Public access to county government, leadership and priorities in spending tax dollars were the focus of an animated campaign debate between Salt Lake County Commissioner Bart Barker and candidate Jim Bradley Tuesday.
Barker, a Republican, said the high level of public involvement in county government is demonstrated by the fact that 1,450 residents serve on advisory and policy boards and community councils, and some 12,600 residents volunteer time to the county.But Bradley, the Democrat challenging Barker, made reference to closed negotiating meetings regarding the Salt Palace and other items debated away from public view to argue that the County Commission has hidden its decisionmaking process from the public.
County Commission meetings should be held at a variety of locations around the valley and at different times of the day to make it possible for more people to attend, Bradley said, instead of always being held in the County Government Center on Monday and Wednesday mornings.
Barker countered that the reason Bradley doesn't know the debate process is because he hasn't attended very many of the commission's meetings. "The debate is occurring, you have to be there to watch it," he said.
Bradley said he would make governmental process more public. "The style of leadership is different between me and Barker. I'm proactive," he said. "That shows leadership."
"It's interesting to have Jim stand here and say it's a matter of leadership and he's a leader. That's like saying, `I'm humble.' You really can't say that `I'm a leader' unless you've proved it," Barker said.
Debate moderators had to throw water on the verbal exchange several times. The discussion was the most agitated when the two candidates began sparring over questions about spending priorities and taxes. Bradley accused Barker of wasting county money on compensatory time for Salt Palace managers and architectural work for the controversial Dimple Dell golf course proposal while neglecting safety concerns like sidewalks and pedestrian over-passes.

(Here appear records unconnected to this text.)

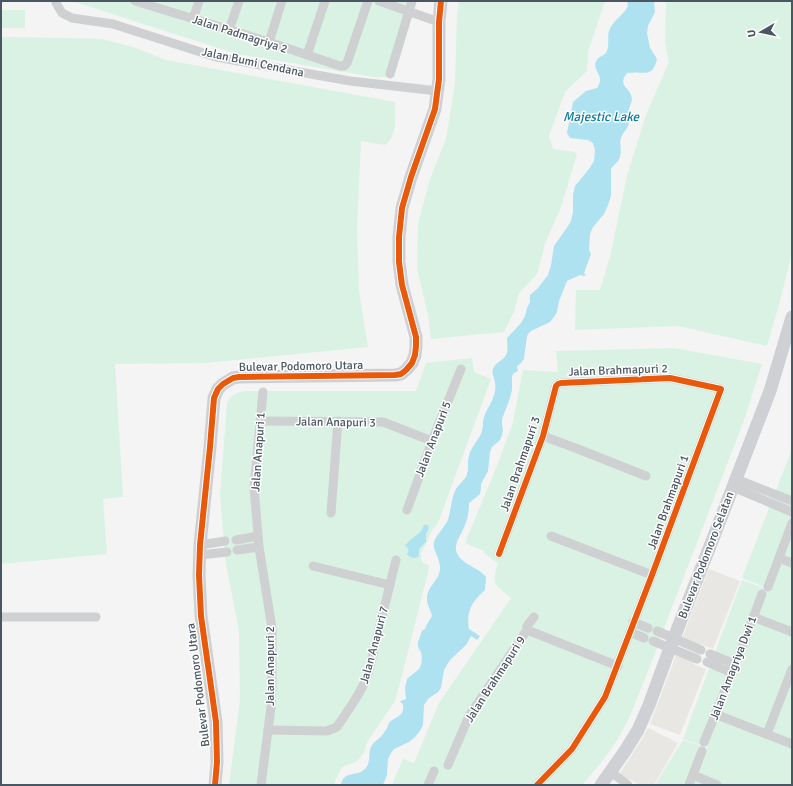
<svg xmlns="http://www.w3.org/2000/svg" width="793" height="786" viewBox="0 0 793 786" font-family="Signika,sans-serif">
<rect width="100%" height="100%" fill="#f4f4f4"/>
<g fill="#e8e7e3">
<polygon points="709,569 740,581 713,649 701,644 699,648 681,641"/>
<polygon points="677,653 694,660 693,664 706,669 680,735 650,724"/>
<polygon points="648,728 678,743 654,785 639,785 630,779 627,781 619,775 642,739"/>
</g>
<g fill="#d9f2e3">
<polygon points="72,1 417,1 394,77 374,77 237,54"/>
<polygon points="459,1 605,1 588,52 587,71 565,92 549,136 553,149 574,152 577,154 561,207 545,244 537,274 519,293 514,312 504,332 431,339 428,315 417,269 418,224 430,179 446,139 455,83 457,14"/>
<polygon points="666,1 792,1 792,253 779,305 767,346 678,326 575,330 576,290 600,290 610,257 627,176 646,115 669,62 665,43"/>
<rect x="1" y="10" width="24" height="18"/>
<path d="M1 37 71 38 102 39 133 47 166 60 395 102C395 116 398 136 385 145L361 141 357 228 359 291 368 347 206 363 115 364 123 497 103 499 107 554 1 564Z"/>
<path d="M674 348 762 364 744 420 666 623C658 646 649 669 640 691 635 704 630 716 624 728 613 749 598 767 582 785H392L403 759 414 763 439 703 511 598C496 585 490 585 498 564L492 559 484 553V551L465 543 499 461 513 422 523 370 558 372 556 351Z"/>
<path d="M472 358 474 372 491 379 438 523 431 532 428 540 421 554V558L423 563 428 565 429 568 400 683 395 701 367 742 364 753 356 762 342 767 335 781V785H229L240 700 239 631 226 564 223 532 220 494 227 403C232 393 237 393 246 391H416L426 363Z"/>
<polygon points="792,449 792,785 655,785 683,740 708,748 708,747 683,739 742,580 769,590 769,589 742,578"/>
</g>
<g fill="#aee2f0">
<path d="M627 1H654L655 12 648 26 647 33 650 48 657 59C652 80 643 70 627 73 616 87 632 87 632 100 631 103 630 106 629 109 629 115 631 121 627 128 625 131 622 134 621 138 619 144 622 149 620 157 618 163 614 164 611 169V196L608 205 604 214 593 227 590 234 589 250 591 254 584 273 586 275 584 276 580 275 567 281 559 301 557 312 554 317 550 322 531 331 529 333 527 336 524 359 520 364 517 366 518 371 514 373 512 376V390L510 398 502 419V425L503 430 502 435 500 440 492 447 490 452 488 471 481 484V488L480 494 469 503C469 511 468 518 465 525 461 537 449 547 461 559 469 567 479 568 486 577L485 590C472 602 466 610 469 629L480 636 477 640 471 636 466 645 450 660 444 670 441 688 438 692 428 699 424 705 423 725 420 731 415 737 409 742 394 749 391 753 388 759 387 775 383 785H341C343 770 358 777 365 769 372 762 367 752 372 745 376 740 382 737 385 731 387 729 388 725 389 723 394 716 405 718 403 704L400 702 401 701 406 699 405 688 407 679 419 669 421 665 422 658 421 652 418 647V642L422 631 425 629 426 626 432 616C431 610 427 606 427 599 427 586 439 581 440 569 441 560 432 549 434 543 435 536 444 528 448 520 451 510 451 500 455 491 458 484 465 481 467 474 469 468 467 461 469 456 471 447 477 442 481 434 484 427 482 423 484 417 486 410 491 404 493 398 495 393 496 388 495 383 495 378 491 374 493 369 495 362 504 361 507 353 508 349 507 343 507 338L521 323 525 316 527 308 530 302V295L537 289 548 275 551 265 554 246 568 226 571 221 573 212V195L575 186 589 169 594 161 595 150 593 143 588 140 570 138 567 133 573 102 586 91 597 88C606 75 592 72 596 61 598 57 603 56 606 53 610 46 607 38 609 31 612 21 624 15 628 6Z"/>
<path d="M424 525H428L429 528 426 534V542L419 549V555L418 557C414 559 409 557 407 554L409 550 405 545C408 543 410 540 413 538 419 533 421 533 424 525Z"/>
</g>
<g fill="none" stroke-linecap="round" stroke-linejoin="round">
<g stroke="#ced0d2" stroke-width="9">
<polyline points="56,1 56,3 62,13 72,18 113,24 216,57 350,81 429,90 438,92"/>
<polyline points="135,1 269,42 340,66 344,66 347,63 368,1"/>
<polyline points="379,1 439,22"/>
<polyline points="193,19 199,1"/>
<polyline points="229,30 239,1"/>
<polyline points="269,42 282,1"/>
<polyline points="307,55 325,1"/>
<polyline points="390,74 412,1"/>
<polyline points="260,421 383,422 432,441"/>
<polyline points="543,436 578,449 646,476"/>
<polyline points="736,479 792,501"/>
<polyline points="733,487 792,512"/>
<polyline points="407,510 432,441 461,369"/>
<polyline points="331,513 338,421"/>
<polyline points="551,536 652,575"/>
<polyline points="236,540 258,536"/>
<polyline points="200,545 225,541"/>
<polyline points="237,550 259,547"/>
<polyline points="499,554 543,436 556,386 558,384 561,383 670,378 721,389 652,575 605,697 572,749 537,785"/>
<polyline points="200,555 227,552"/>
<polyline points="779,558 792,563"/>
<polyline points="313,566 390,585"/>
<polyline points="768,587 792,523"/>
<polyline points="1,617 96,617"/>
<polyline points="753,617 792,632"/>
<polyline points="633,622 648,628"/>
<polyline points="527,630 618,666"/>
<polyline points="657,631 701,650"/>
<polyline points="630,632 644,638"/>
<polyline points="653,641 697,659"/>
<polyline points="710,654 735,664"/>
<polyline points="707,662 732,673"/>
<polyline points="715,714 792,744"/>
<path d="M268 730 327 731 337 727C348 710 361 694 368 674L396 560"/>
<polyline points="767,734 792,669"/>
<polyline points="704,742 735,666 762,594"/>
<polyline points="448,765 469,716 527,630 527,626 534,617"/>
<polyline points="611,772 628,785"/>
<polyline points="693,775 717,785"/>
<polyline points="261,785 271,707 272,682 272,628 259,547 254,487 263,392"/>
<polyline points="428,785 434,771"/>
<polyline points="689,785 702,751"/>
</g>
<g stroke="#ced0d4" stroke-width="13">
<polyline points="215,785 217,762 216,722 201,616 199,575 200,545 210,447 214,398 218,389 223,384 233,378 239,377 395,375 401,374 406,370 412,363 415,355 416,346 416,337 402,285 399,262 399,237 402,208 411,177 435,109 439,79 439,22 441,1"/>
<polyline points="601,785 625,751 638,730 649,705 670,648 714,536 770,391 792,317"/>
</g>
<g stroke="#fff" stroke-width="8">
<g id="cycleway">
<polyline points="499,554 543,436 556,386 558,384 561,383 670,378 721,389 652,575 605,697 572,749 537,785"/>
<polyline points="215,785 217,762 216,722 201,616 199,575 200,545 210,447 214,398 218,389 223,384 233,378 239,377 395,375 401,374 406,370 412,363 415,355 416,346 416,337 402,285 399,262 399,237 402,208 411,177 435,109 439,79 439,22 441,1"/>
</g>
</g>
<use href="#cycleway" stroke="#e8590c" stroke-width="6"/>
</g>
<g text-anchor="middle" stroke-width="3" stroke-linejoin="round" paint-order="stroke">
<g font-size="12" fill="#4a5661" stroke="#fff">
<text transform="translate(240 34) rotate(18)" y="4">Jalan Padmagriya 2</text>
<text transform="translate(253 62) rotate(12)" y="4">Jalan Bumi Cendana</text>
<text transform="translate(301 366) rotate(-1)" y="4">Bulevar Podomoro Utara</text>
<text transform="translate(618 370) rotate(-2)" y="4">Jalan Brahmapuri 2</text>
<text transform="translate(336 422) rotate(1)" y="4">Jalan Anapuri 3</text>
<text transform="translate(433 439) rotate(-69)" y="4">Jalan Anapuri 5</text>
<text transform="translate(258 452) rotate(-86)" y="4">Jalan Anapuri 1</text>
<text transform="translate(520 464) rotate(-71)" y="4">Jalan Brahmapuri 3</text>
<text transform="translate(668 502) rotate(-70)" y="4">Jalan Brahmapuri 1</text>
<text transform="translate(706 555) rotate(-69)" y="4">Bulevar Podomoro Selatan</text>
<text transform="translate(374 645) rotate(-75)" y="4">Jalan Anapuri 7</text>
<text transform="translate(270 666) rotate(-90)" y="4">Jalan Anapuri 2</text>
<text transform="translate(733 668) rotate(-69)" y="4">Jalan Amagriya Dwi 1</text>
<text transform="translate(495 679) rotate(-57)" y="4">Jalan Brahmapuri 9</text>
<text transform="translate(198 685) rotate(-97)" y="4">Bulevar Podomoro Utara</text>
</g>
<g font-size="13" font-style="italic" fill="#0c7c9b" stroke="#fff">
<text x="601" y="121">Majestic Lake</text>
</g>
</g>
<rect width="793" height="786" fill="none" stroke="#4a5661" stroke-width="4"/>
<g transform="translate(761 32) rotate(261)" stroke="#ffffff" stroke-width="3" paint-order="stroke">
<path d="M0-3L7 15L0 10L-7 15Z" fill="#4a5661"/>
<text y="-6" font-size="11" font-weight="bold" text-anchor="middle" fill="#4a5661">U</text>
</g>
</svg>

"Salt Lake County has many streets that need sidewalks, many streets that need (pedestrian) overpasses. To put a price on all of those and achieve that would cost several million dollars to build all at once," Barker said. "Where would you get the money? Would you raise taxes to do it?" he asked Bradley.
"You're telling me that your hands are so tied that you can't find a couple of million dollars for overpasses?" Bradley shot back. "It's an issue of leadership to be able to take the public and say, `Hey, I'm going to have to raise the taxes in a particular area because there are services we really need' and have the wherewithal and the leadership ability and style to get the people to buy into it and say, `OK, we believe you, we don't want to pay it but we believe you,' " he said. "But as long as the public believes you're wasting their money . . . they're not going to be very enamored with the idea of raising their taxes."
Shared services throughout the county is another area Bradley accused the County Commission of neglecting. "Why don't we have a common metro (police) force? And why haven't we seen the political leadership that can take us there?"
"If you want to find out why law enforcement is not better coordinated in this valley," Barker said, "you have to look at the Democrat (Sheriff) Pete Hayward, with whom most city police chiefs cannot work."
Tuesday's debate was sponsored by the Hinckley Institute at the University of Utah, which has also scheduled a debate between Republican County Commissioner M. Tom Shimizu and Democrat challenger Randy Horiuchi Thursday morning.